Mr honeysuckle was beaten by his ex. This is definitely in the past & staying there. 
I have so so much respect for Mr honeysuckle he never hit her back/ retaliated.
He will always put my needs before his,make sure I have what I want/need.


----------



## EnjoliWoman (Jul 2, 2012)

I lost respect for ex gradually as he started getting verbally abusive but when he said his previous wife broke her wrist because "she was fat and clumsy and fell on a coffee table when all I did was push her..." I realize it was an accident that she fell but his shoving was intentional and at this point I was starting to see his temper. Also there was an incident with an employer before I met him which he also justified. By themselves with a normal person these might just be isolated incidents but they were red flags I ignored. But it was the current behavior that started my lack of respect and ended any respect or good feelings I ever had about him.


----------



## baedono (Apr 19, 2014)

I was never really concerned about my former relationships past's. I liked learning about their past and what things they had done, but it never bothered me, despite any crazy things that they may have done.

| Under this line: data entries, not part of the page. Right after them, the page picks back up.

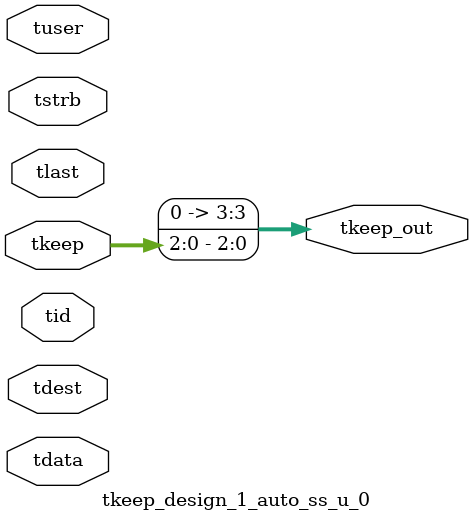
<source format=v>


`timescale 1ps/1ps

module tkeep_design_1_auto_ss_u_0 #
(
parameter C_S_AXIS_TDATA_WIDTH = 32,
parameter C_S_AXIS_TUSER_WIDTH = 0,
parameter C_S_AXIS_TID_WIDTH   = 0,
parameter C_S_AXIS_TDEST_WIDTH = 0,
parameter C_M_AXIS_TDATA_WIDTH = 32
)
(
input  [(C_S_AXIS_TDATA_WIDTH == 0 ? 1 : C_S_AXIS_TDATA_WIDTH)-1:0     ] tdata,
input  [(C_S_AXIS_TUSER_WIDTH == 0 ? 1 : C_S_AXIS_TUSER_WIDTH)-1:0     ] tuser,
input  [(C_S_AXIS_TID_WIDTH   == 0 ? 1 : C_S_AXIS_TID_WIDTH)-1:0       ] tid,
input  [(C_S_AXIS_TDEST_WIDTH == 0 ? 1 : C_S_AXIS_TDEST_WIDTH)-1:0     ] tdest,
input  [(C_S_AXIS_TDATA_WIDTH/8)-1:0 ] tkeep,
input  [(C_S_AXIS_TDATA_WIDTH/8)-1:0 ] tstrb,
input                                                                    tlast,
output [(C_M_AXIS_TDATA_WIDTH/8)-1:0 ] tkeep_out
);

assign tkeep_out = {tkeep[2:0]};

endmodule


</source>
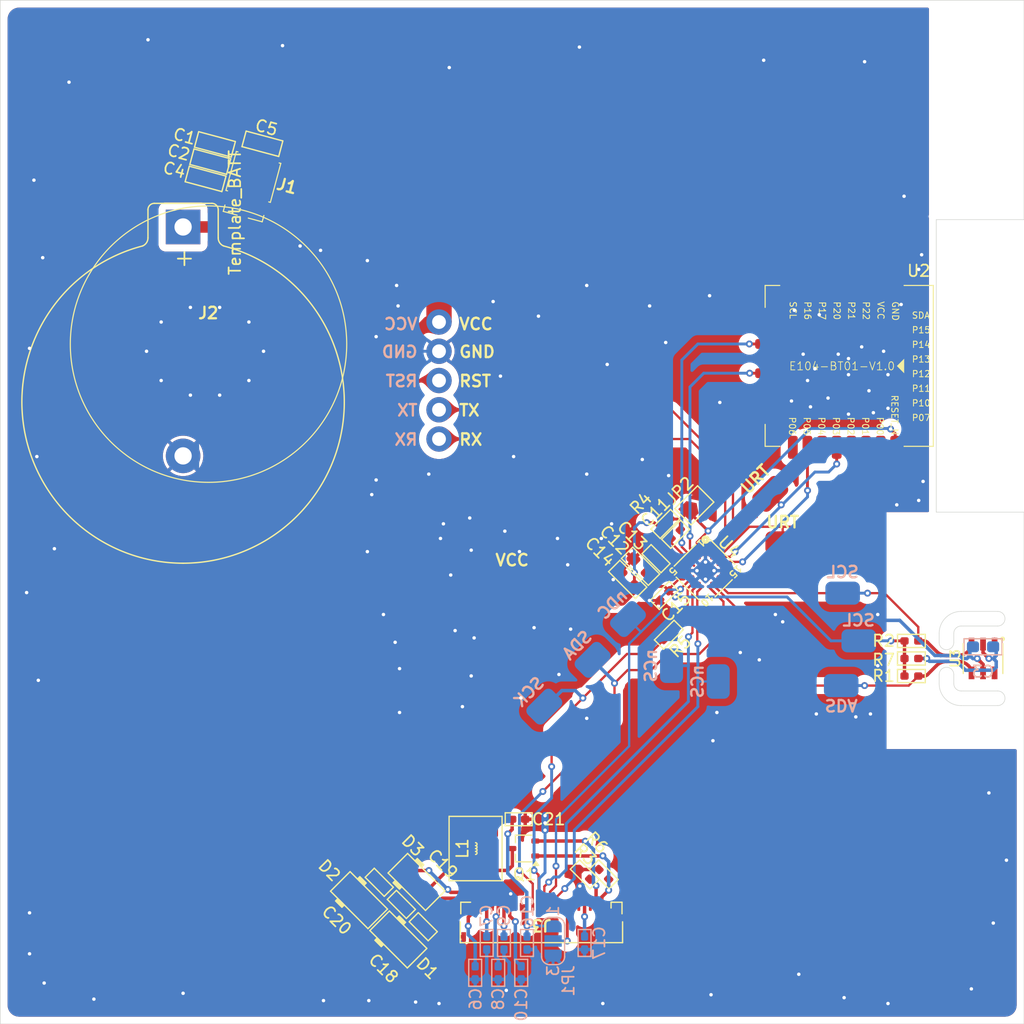
<source format=kicad_pcb>
(kicad_pcb
	(version 20240108)
	(generator "pcbnew")
	(generator_version "8.0")
	(general
		(thickness 1.6)
		(legacy_teardrops no)
	)
	(paper "A4")
	(layers
		(0 "F.Cu" mixed)
		(31 "B.Cu" mixed)
		(32 "B.Adhes" user "B.Adhesive")
		(33 "F.Adhes" user "F.Adhesive")
		(34 "B.Paste" user)
		(35 "F.Paste" user)
		(36 "B.SilkS" user "B.Silkscreen")
		(37 "F.SilkS" user "F.Silkscreen")
		(38 "B.Mask" user)
		(39 "F.Mask" user)
		(40 "Dwgs.User" user "User.Drawings")
		(41 "Cmts.User" user "User.Comments")
		(42 "Eco1.User" user "User.Eco1")
		(43 "Eco2.User" user "User.Eco2")
		(44 "Edge.Cuts" user)
		(45 "Margin" user)
		(46 "B.CrtYd" user "B.Courtyard")
		(47 "F.CrtYd" user "F.Courtyard")
		(48 "B.Fab" user)
		(49 "F.Fab" user)
		(50 "User.1" user "SampleSizeChange")
		(51 "User.2" user)
		(52 "User.3" user)
		(53 "User.4" user)
		(54 "User.5" user)
		(55 "User.6" user)
		(56 "User.7" user)
		(57 "User.8" user)
		(58 "User.9" user)
	)
	(setup
		(stackup
			(layer "F.SilkS"
				(type "Top Silk Screen")
			)
			(layer "F.Paste"
				(type "Top Solder Paste")
			)
			(layer "F.Mask"
				(type "Top Solder Mask")
				(thickness 0.01)
			)
			(layer "F.Cu"
				(type "copper")
				(thickness 0.035)
			)
			(layer "dielectric 1"
				(type "core")
				(thickness 1.51)
				(material "FR4")
				(epsilon_r 4.5)
				(loss_tangent 0.02)
			)
			(layer "B.Cu"
				(type "copper")
				(thickness 0.035)
			)
			(layer "B.Mask"
				(type "Bottom Solder Mask")
				(thickness 0.01)
			)
			(layer "B.Paste"
				(type "Bottom Solder Paste")
			)
			(layer "B.SilkS"
				(type "Bottom Silk Screen")
			)
			(copper_finish "None")
			(dielectric_constraints no)
		)
		(pad_to_mask_clearance 0)
		(allow_soldermask_bridges_in_footprints no)
		(pcbplotparams
			(layerselection 0x00010fc_ffffffff)
			(plot_on_all_layers_selection 0x0000000_00000000)
			(disableapertmacros no)
			(usegerberextensions no)
			(usegerberattributes yes)
			(usegerberadvancedattributes yes)
			(creategerberjobfile yes)
			(dashed_line_dash_ratio 12.000000)
			(dashed_line_gap_ratio 3.000000)
			(svgprecision 4)
			(plotframeref no)
			(viasonmask no)
			(mode 1)
			(useauxorigin no)
			(hpglpennumber 1)
			(hpglpenspeed 20)
			(hpglpendiameter 15.000000)
			(pdf_front_fp_property_popups yes)
			(pdf_back_fp_property_popups yes)
			(dxfpolygonmode yes)
			(dxfimperialunits yes)
			(dxfusepcbnewfont yes)
			(psnegative no)
			(psa4output no)
			(plotreference yes)
			(plotvalue yes)
			(plotfptext yes)
			(plotinvisibletext no)
			(sketchpadsonfab no)
			(subtractmaskfromsilk no)
			(outputformat 1)
			(mirror no)
			(drillshape 0)
			(scaleselection 1)
			(outputdirectory "print/")
		)
	)
	(net 0 "")
	(net 1 "VCC")
	(net 2 "Net-(U3-VDD)")
	(net 3 "GND")
	(net 4 "/E-Ink Driver/VCOM")
	(net 5 "/E-Ink Driver/VSL")
	(net 6 "/E-Ink Driver/VSH")
	(net 7 "/E-Ink Driver/VPP")
	(net 8 "/E-Ink Driver/VDDD")
	(net 9 "/E104-BT01/RST")
	(net 10 "/HC32L110_QFN20/VCAP")
	(net 11 "Net-(J3-Pin_5)")
	(net 12 "/E-Ink Driver/PREVGL")
	(net 13 "Net-(D3-A)")
	(net 14 "Net-(D1-K)")
	(net 15 "/E-Ink Driver/PREVGH")
	(net 16 "/E-Ink Driver/BUSY")
	(net 17 "/E-Ink Driver/nSDA")
	(net 18 "/E-Ink Driver/VDHR")
	(net 19 "/E-Ink Driver/TSCL")
	(net 20 "/E-Ink Driver/RST")
	(net 21 "/E-Ink Driver/RESE")
	(net 22 "/E-Ink Driver/nSCK")
	(net 23 "/E-Ink Driver/GDR")
	(net 24 "/E-Ink Driver/TSDA")
	(net 25 "unconnected-(J3-Pin_1-Pad1)")
	(net 26 "/E-Ink Driver/nCS")
	(net 27 "/SDA")
	(net 28 "/SCL")
	(net 29 "/HC32L110_QFN20/UART_RX")
	(net 30 "/HC32L110_QFN20/UART_TX")
	(net 31 "unconnected-(U2-P1.6-Pad7)")
	(net 32 "unconnected-(U2-P1.1-Pad14)")
	(net 33 "unconnected-(U2-P2.1-Pad4)")
	(net 34 "unconnected-(U2-P0.6-Pad17)")
	(net 35 "unconnected-(U2-P0.7-Pad16)")
	(net 36 "unconnected-(U2-P0.0-Pad23)")
	(net 37 "/E104-BT01/TX")
	(net 38 "/E104-BT01/WKP")
	(net 39 "/E104-BT01/RX")
	(net 40 "unconnected-(U2-P1.3-Pad12)")
	(net 41 "/E104-BT01/DATA")
	(net 42 "unconnected-(U2-P1.7-Pad6)")
	(net 43 "unconnected-(U2-SDA-Pad9)")
	(net 44 "/E104-BT01/LINK")
	(net 45 "unconnected-(U2-P1.0-Pad15)")
	(net 46 "unconnected-(U2-SCL-Pad8)")
	(net 47 "/E104-BT01/MOD")
	(net 48 "unconnected-(U2-P0.1-Pad22)")
	(net 49 "unconnected-(U2-P0.4-Pad19)")
	(net 50 "unconnected-(U2-P2.2-Pad3)")
	(net 51 "/E104-BT01/DISC")
	(net 52 "unconnected-(U3-NC-Pad1)")
	(net 53 "unconnected-(U3-NC-Pad6)")
	(net 54 "/E-Ink Driver/BS")
	(net 55 "/E-Ink Driver/nDC")
	(footprint "Library:C_0402_1005Metric_Pad0.74x0.62mm_HandSolder" (layer "F.Cu") (at 121.2175 121.92 180))
	(footprint "Library:C_0402_1005Metric_Pad0.74x0.62mm_HandSolder" (layer "F.Cu") (at 134.853717 97.175283 -135))
	(footprint "Library:TestPoint_D1.2+0.5mm" (layer "F.Cu") (at 114.3 81.28))
	(footprint "Library:C_0603_1608Metric_Pad1.05x0.95mm_HandSolder" (layer "F.Cu") (at 131.8006 99.949 135))
	(footprint "Library:C_0402_1005Metric_Pad0.74x0.62mm_HandSolder" (layer "F.Cu") (at 133.1468 99.2886 135))
	(footprint "Library:BatteryContactSpring_PODING_BC-1122-X-X" (layer "F.Cu") (at 94.2636 80.6594 -90))
	(footprint "Library:TestPoint_D1.2+0.5mm" (layer "F.Cu") (at 114.3 86.36))
	(footprint "Library:C_0402_1005Metric_Pad0.74x0.62mm_HandSolder" (layer "F.Cu") (at 111.031185 129.316451 135))
	(footprint "Library:SOT-323_SC-70" (layer "F.Cu") (at 121.666 124.46 180))
	(footprint "Library:D_SOD-123F" (layer "F.Cu") (at 110.77005 132.360051 -45))
	(footprint "Library:C_0402_1005Metric_Pad0.74x0.62mm_HandSolder" (layer "F.Cu") (at 112.929342 131.250529 -45))
	(footprint "Library:R_0402_1005Metric_Pad0.72x0.64mm_HandSolder" (layer "F.Cu") (at 155.321 106.436))
	(footprint "Library:R_0402_1005Metric_Pad0.72x0.64mm_HandSolder" (layer "F.Cu") (at 133.955691 96.277257 45))
	(footprint "Library:BatteryContactSpring_PODING_BC-1120-X-X" (layer "F.Cu") (at 98.177127 66.136975 -105))
	(footprint "Library:L_Taiyo-Yuden_NR-40xx_BigPads" (layer "F.Cu") (at 117.475 124.465 -90))
	(footprint "Library:R_0402_1005Metric_Pad0.72x0.64mm_HandSolder" (layer "F.Cu") (at 155.321 109.484))
	(footprint "Library:SolderJumper-2_P1.3mm_Open_TrianglePad1.0x1.5mm" (layer "F.Cu") (at 136.470163 94.660811 45))
	(footprint "Library:TestPoint_D1.2+0.5mm" (layer "F.Cu") (at 114.3 88.9))
	(footprint "Library:TestPad_3x2mm_forTestHook" (layer "F.Cu") (at 143.0655 93.6625 45))
	(footprint "Library:C_0603_1608Metric_Pad1.05x0.95mm_HandSolder" (layer "F.Cu") (at 98.9626 63.2604 165))
	(footprint "Library:C_0402_1005Metric_Pad0.74x0.62mm_HandSolder" (layer "F.Cu") (at 109.10941 127.394676 135))
	(footprint "Library:D_SOD-123F" (layer "F.Cu") (at 107.35331 128.943311 -45))
	(footprint "Library:R_0402_1005Metric_Pad0.72x0.64mm_HandSolder" (layer "F.Cu") (at 128.609504 126.704504 -45))
	(footprint "Library:C_0402_1005Metric_Pad0.74x0.62mm_HandSolder" (layer "F.Cu") (at 133.863117 102.483883 -135))
	(footprint "Library:C_0603_1608Metric_Pad1.05x0.95mm_HandSolder" (layer "F.Cu") (at 94.840815 63.313333 165))
	(footprint "Library:D_SOD-123F" (layer "F.Cu") (at 112.348454 127.364907 -45))
	(footprint "Library:TestPoint_D1.2+0.5mm" (layer "F.Cu") (at 114.3 83.82))
	(footprint "Library:R_0402_1005Metric_Pad0.72x0.64mm_HandSolder" (layer "F.Cu") (at 126.958504 126.704504 -45))
	(footprint "Library:C_0603_1608Metric_Pad1.05x0.95mm_HandSolder" (layer "F.Cu") (at 94.028015 66.310533 165))
	(footprint "Library:TestPad_3x2mm_forTestHook" (layer "F.Cu") (at 144.145 97.917))
	(footprint "Library:C_0603_1608Metric_Pad1.05x0.95mm_HandSolder" (layer "F.Cu") (at 94.434415 64.811933 165))
	(footprint "Library:QFN-20-1EP_3x3mm_P0.4mm_EP1.65x1.65mm_ThermalVias" (layer "F.Cu") (at 137.440051 100.33 -45))
	(footprint "Library:Hirose_FH34SRJ-24S-0.5SH(50)_1x24_P0.50mm_Horizontal" (layer "F.Cu") (at 123.19 131.826 180))
	(footprint "Library:BatteryHolder_MYOUNG_BS-24-A1AJ009_CR2477"
		(layer "F.Cu")
		(uuid "a1f9010b-ff90-4451-b954-cdccdaed41b7")
		(at 92.075 70.485 -90)
		(tags "MYOUNG CR2477 A1AJ009 battery holder")
		(property "Reference" "Template_BATT"
			(at -1.25 -4.5 90)
			(layer "F.SilkS")
			(uuid "ecbf375f-97b1-464f-ab21-c9395b470126")
			(effects
				(font
					(size 1 1)
					(thickness 0.15)
				)
			)
		)
		(property "Value" "BatteryHolder_MYOUNG_BS-24-A1AJ009_CR2477"
			(at 15 15 90)
			(layer "F.Fab")
			(uuid "6be52803-152f-4325-840d-a4bce67bc369")
			(effects
				(font
					(size 1 1)
					(thickness 0.15)
				)
			)
		)
		(property "Footprint" ""
			(at 0 0 -90)
			(unlocked yes)
			(layer "F.Fab")
			(hide yes)
			(uuid "da166152-f557-4d20-80fe-095c8537f023")
			(effects
				(font
					(size 1.27 1.27)
					(thickness 0.15)
				)
			)
		)
		(property "Datasheet" ""
			(at 0 0 -90)
			(unlocked yes)
			(layer "F.Fab")
			(hide yes)
			(uuid "a5bfefa5-0dcd-431f-9ee6-429b8fd1b015")
			(effects
				(font
					(size 1.27 1.27)
					(thickness 0.15)
				)
			)
		)
		(property "Description" ""
			(at 0 0 -90)
			(unlocked yes)
			(layer "F.Fab")
			(hide yes)
			(uuid "fbcc483b-7fcd-4dac-a5a7-ea7aeee2d420")
			(effects
				(font
					(size 1.27 1.27)
					(thickness 0.15)
				)
			)
		)
		(attr through_hole)
		(fp_line
			(start -1.5 3.05)
			(end 0.95 3.05)
			(stroke
				(width 0.12)
				(type solid)
			)
			(layer "F.SilkS")
			(uuid "aefff1d8-6788-4171-96ba-b7cd61914791")
		)
		(fp_line
			(start -2.05 -2.5)
			(end -2.05 2.5)
			(stroke
				(width 0.12)
				(type solid)
			)
			(layer "F.SilkS")
			(uuid "5def6b02-b12a-4699-97d9-2ade2fc32810")
		)
		(fp_line
			(start 0.95 -3.05)
			(end -1.5 -3.05)
			(stroke
				(width 0.12)
				(type solid)
			)
			(layer "F.SilkS")
			(uuid "07c4f588-eeb7-4af5-b53b-fe7134b7c62f")
		)
		(fp_arc
			(start -1.5 3.05)
			(mid -1.888909 2.888909)
			(end -2.05 2.5)
			(stroke
				(width 0.12)
				(type solid)
			)
			(layer "F.SilkS")
			(uuid "e51578ae-1cb0-4436-a063-faf2b8e1c640")
		)
		(fp_arc
			(start 0.95 3.05)
			(mid 1.371575 3.178399)
			(end 1.65 3.52)
			(stroke
				(width 0.12)
				(type solid)
			)
			(layer "F.SilkS")
			(uuid "ec5a8f35-8076-4b29-8e02-a4b7ceff731f")
		)
		(fp_arc
			(start 29.2 0)
			(mid 16.974433 13.886952)
			(end 1.65 3.52)
			(stroke
				(width 0.12)
				(type solid)
			)
			(layer "F.SilkS")
			(uuid "5d3012ea-95f3-4f8e-8cb1-da34c1059104")
		)
		(fp_arc
			(start -2.05 -2.5)
			(mid -1.888909 -2.888909)
			(end -1.5 -3.05)
			(stroke
				(width 0.12)
				(type solid)
			)
			(layer "F.SilkS")
			(uuid "ba326f8f-0755-4d7d-96fb-76bafa3ad059")
		)
		(fp_arc
			(start 1.65 -3.52)
			(mid 16.974433 -13.886953)
			(end 29.2 0)
			(stroke
				(width 0.12)
				(type solid)
			)
			(layer "F.SilkS")
			(uuid "f8270eb0-10ef-4351-99fa-27ad0b1fd5e4")
		)
		(fp_arc
			(start 1.65 -3.52)
			(mid 1.371574 -3.178401)
			(end 0.95 -3.05)
			(stroke
				(width 0.12)
				(type solid)
			)
			(layer "F.SilkS")
			(uuid "b1c85253-1e67-48b0-93b6-32347a0c10c8")
		)
		(fp_line
			(start -1.5 3.3)
			(end 0.95 3.3)
			(stroke
				(width 0.05)
				(type solid)
			)
			(layer "F.CrtYd")
			(uuid "69a6c6f4-faad-42af-8166-753354172880")
		)
		(fp_line
			(start -2.3 -2.5)
			(end -2.3 2.5)
			(stroke
				(width 0.05)
				(type solid)
			)
			(layer "F.CrtYd")
			(uuid "fe30ac44-2ab4-4c97-b65a-7014d8d83960")
		)
		(fp_line
			(start 0.95 -3.3)
			(end -1.5 -3.3)
			(stroke
				(width 0.05)
				(type solid)
			)
			(layer "F.CrtYd")
			(uuid "69573242-15be-4955-9263-382cb56b7f57")
		)
		(fp_arc
			(start -1.5 3.3)
			(mid -2.065685 3.065685)
			(end -2.3 2.5)
			(stroke
				(width 0.05)
				(type solid)
			)
			(layer "F.CrtYd")
			(uuid "f9db36b0-32cb-44f5-ab96-d8140d3b8927")
		)
		(fp_arc
			(start 0.95 3.3)
			(mid 1.224591 3.381627)
			(end 1.41 3.6)
			(stroke
				(width 0.05)
				(type solid)
			)
			(layer "F.CrtYd")
			(uuid "302cd25d-2d30-49cc-8051-2d59c68e98f6")
		)
		(fp_arc
			(start 29.45 0)
			(mid 17.014123 14.138563)
			(end 1.41 3.6)
			(stroke
				(width 0.05)
				(type solid)
			)
			(layer "F.CrtYd")
			(uuid "faac9d05-4e73-4f9d-8ada-9c2e3ac5ba31")
		)
		(fp_arc
			(start -2.3 -2.5)
			(mid -2.065685 -3.065685)
			(end -1.5 -3.3)
			(stroke
				(width 0.05)
				(type solid)
			)
			(layer "F.CrtYd")
			(uuid "062f38d7-fdf6-4ea8-842c-06173df890f5")
		)
		(fp_arc
			(start 1.41 -3.6)
			(mid 
... [437068 chars truncated]
</source>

But then when I met my now husband, I didn't really like listening to him talk about his ex-girlfriends (even though I asked about it) or his one experience having a one night stand, but I didn't lose respect for him over these things. The only thing I scolded him about was that he used to smoke when he was in the military (he is from South Korea and all men are required to serve 2 years in the military and he had picked up the smoking habit there). 

He doesn't smoke now but sometimes when he has a bad cough or something I'll make fun of him and say that it's because he used to smoke, but he gets all pissy when I poke fun at him about it.


----------